Steve Cole and Chris Hunter combine here to create an exceedingly enjoyable near futue teen thriller. Cole's Thieves Like Us series gave us some tremendously pacy crime capers, and Hunter was himself a bomb disposal and counter-terrorist expert in the British Army with more terrifying experience than I care to think about, so I was expecting good things.

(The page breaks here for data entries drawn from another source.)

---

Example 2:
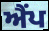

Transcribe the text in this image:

ਐਂਪ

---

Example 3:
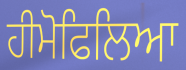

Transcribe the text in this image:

ਹੀਮੋਫਿਲਿਆ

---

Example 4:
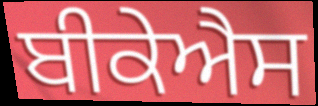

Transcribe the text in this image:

ਬੀਕੇਐਸ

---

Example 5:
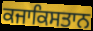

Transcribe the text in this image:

ਕਜਾਕਿਸਤਾਨ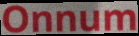
Onnum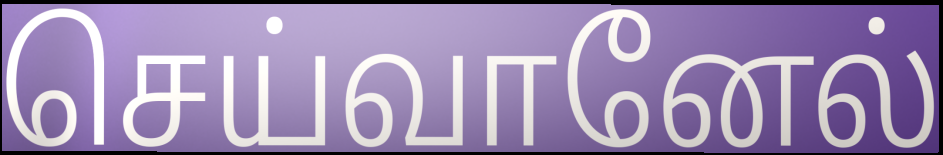
செய்வானேல்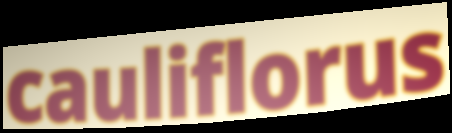
cauliflorusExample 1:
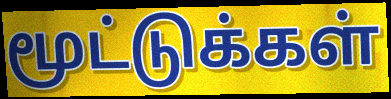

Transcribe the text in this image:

மூட்டுக்கள்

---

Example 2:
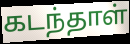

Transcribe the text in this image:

கடந்தாள்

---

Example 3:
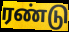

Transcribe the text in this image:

ரண்டு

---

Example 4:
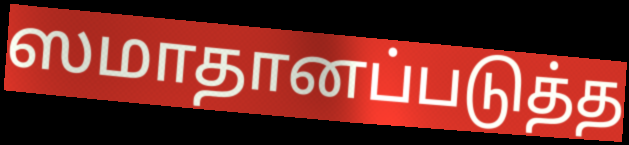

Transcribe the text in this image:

ஸமாதானப்படுத்த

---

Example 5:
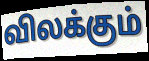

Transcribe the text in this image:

விலக்கும்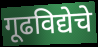
गूढविद्येचे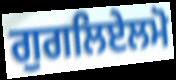
ਗੁਗਲਿਏਲਮੋ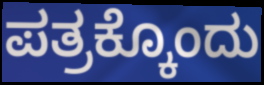
ಪತ್ರಕ್ಕೊಂದು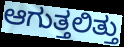
ಆಗುತ್ತಲಿತ್ತುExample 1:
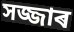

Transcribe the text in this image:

সজ্জাৰ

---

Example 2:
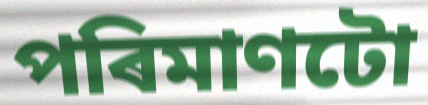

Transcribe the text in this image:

পৰিমাণটো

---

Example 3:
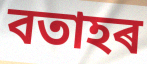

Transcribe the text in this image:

বতাহৰ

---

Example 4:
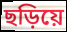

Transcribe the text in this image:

ছড়িয়ে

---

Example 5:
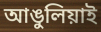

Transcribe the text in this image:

আঙুলিয়াই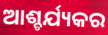
ଆଶ୍ଚର୍ଯ୍ୟକର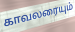
காவலரையும்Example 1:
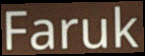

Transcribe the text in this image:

Faruk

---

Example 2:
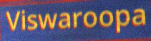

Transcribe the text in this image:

Viswaroopa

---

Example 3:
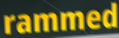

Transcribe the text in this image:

rammed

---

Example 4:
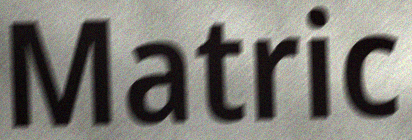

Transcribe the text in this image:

Matric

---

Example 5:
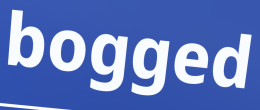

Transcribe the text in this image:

boggedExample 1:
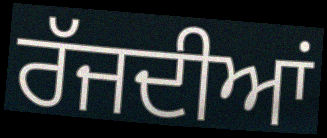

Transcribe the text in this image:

ਰੱਜਦੀਆਂ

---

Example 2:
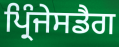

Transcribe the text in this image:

ਪ੍ਰਿੰਜੇਸਡੈਗ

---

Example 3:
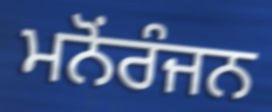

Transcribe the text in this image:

ਮਨੋਂਰੰਜਨ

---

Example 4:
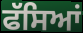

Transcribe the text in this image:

ਫੱਸਿਆਂ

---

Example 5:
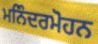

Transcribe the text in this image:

ਮਨਿੰਦਰਮੋਹਨ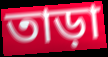
তাড়াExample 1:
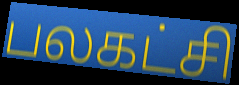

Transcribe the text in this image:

பலகட்சி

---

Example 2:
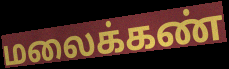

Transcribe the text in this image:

மலைக்கண்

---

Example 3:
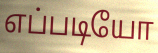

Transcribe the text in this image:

எப்படியோ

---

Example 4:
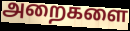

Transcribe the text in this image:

அறைகளை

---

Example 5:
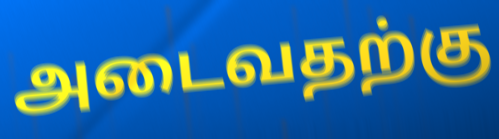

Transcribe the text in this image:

அடைவதற்கு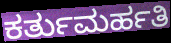
ಕರ್ತುಮರ್ಹತಿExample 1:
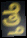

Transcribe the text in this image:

ತ್ತೆ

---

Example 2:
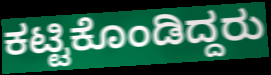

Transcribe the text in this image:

ಕಟ್ಟಿಕೊಂಡಿದ್ದರು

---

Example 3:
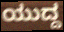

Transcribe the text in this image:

ಯುದ್ದ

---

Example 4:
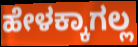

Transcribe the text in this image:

ಹೇಳಕ್ಕಾಗಲ್ಲ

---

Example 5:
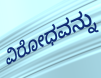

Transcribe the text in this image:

ವಿರೋಧವನ್ನು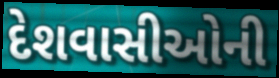
દેશવાસીઓની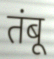
तंबूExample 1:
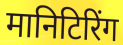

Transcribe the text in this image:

मानिटिरिंग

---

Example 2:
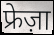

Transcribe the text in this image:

फ्रेज़ा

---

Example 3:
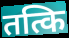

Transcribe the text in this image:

तत्कि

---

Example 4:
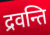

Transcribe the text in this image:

द्रवन्ति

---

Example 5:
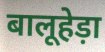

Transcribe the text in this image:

बालूहेड़ा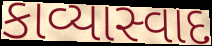
કાવ્યાસ્વાદ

And, by and large, I got them. I liked the near future setting for Tripwire - what would happen if terrorists levelled Heathrow? Would we really consider child soldiers? Perhaps not, but it's an interesting what if, isn't it? And it's much more credible a set-up than many similar books have. Felix, interestingly, has been radicalised, if you will, by a personal loss and so his psychology is interesting too. The plot and the writing are both smart and pacy with a goodly few red herrings to stir up the mix a bit. But the stand-out parts of Tripwire are the scenes when Felix defuses explosives. It's utterly chilling, edge-of-the-seat stuff.
I'll confess to a bit of a hover over the star rating - this book is enjoyable but standard fodder in a rather overheated genre market. This is not a criticism at all, since it's a very popular genre and children enjoy reading within it. That's a good thing. But you really do need to bring something new to the table if you're going to stand out from the crowd.

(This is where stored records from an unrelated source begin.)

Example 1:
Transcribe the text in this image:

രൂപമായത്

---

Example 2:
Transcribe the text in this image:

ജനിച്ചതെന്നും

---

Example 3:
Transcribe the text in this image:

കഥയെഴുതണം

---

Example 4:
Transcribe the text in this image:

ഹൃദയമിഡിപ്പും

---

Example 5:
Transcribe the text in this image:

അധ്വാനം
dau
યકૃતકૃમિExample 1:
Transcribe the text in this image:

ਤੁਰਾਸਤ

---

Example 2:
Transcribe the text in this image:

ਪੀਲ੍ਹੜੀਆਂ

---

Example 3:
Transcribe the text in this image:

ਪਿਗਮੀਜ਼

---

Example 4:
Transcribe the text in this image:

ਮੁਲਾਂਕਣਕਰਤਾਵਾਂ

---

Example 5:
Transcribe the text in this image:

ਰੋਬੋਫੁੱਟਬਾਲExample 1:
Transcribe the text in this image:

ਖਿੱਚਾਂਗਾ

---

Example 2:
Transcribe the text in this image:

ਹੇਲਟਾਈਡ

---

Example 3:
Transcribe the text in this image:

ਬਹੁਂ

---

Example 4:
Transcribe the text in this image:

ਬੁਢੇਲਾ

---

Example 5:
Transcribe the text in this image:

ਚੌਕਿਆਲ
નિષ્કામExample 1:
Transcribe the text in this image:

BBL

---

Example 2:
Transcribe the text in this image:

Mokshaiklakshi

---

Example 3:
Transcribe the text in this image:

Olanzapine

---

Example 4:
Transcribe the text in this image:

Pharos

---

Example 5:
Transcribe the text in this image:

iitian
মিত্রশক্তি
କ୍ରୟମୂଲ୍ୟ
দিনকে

In the end, I went with four stars for Tripwire as the bomb disposal sections - courtesy of Chris Hunter, one assumes - are absolutely riveting, and much more credible than many of its peers. It's also set in the near-future rather than the present, and I always think that adds an edge. Don't let that make you think the book does anything more than what it says on the tin - deliver a high-octane, page-turning thriller with a contemporary edge - although it does that very well indeed.
My thanks to the good people at Corgi for sending the book.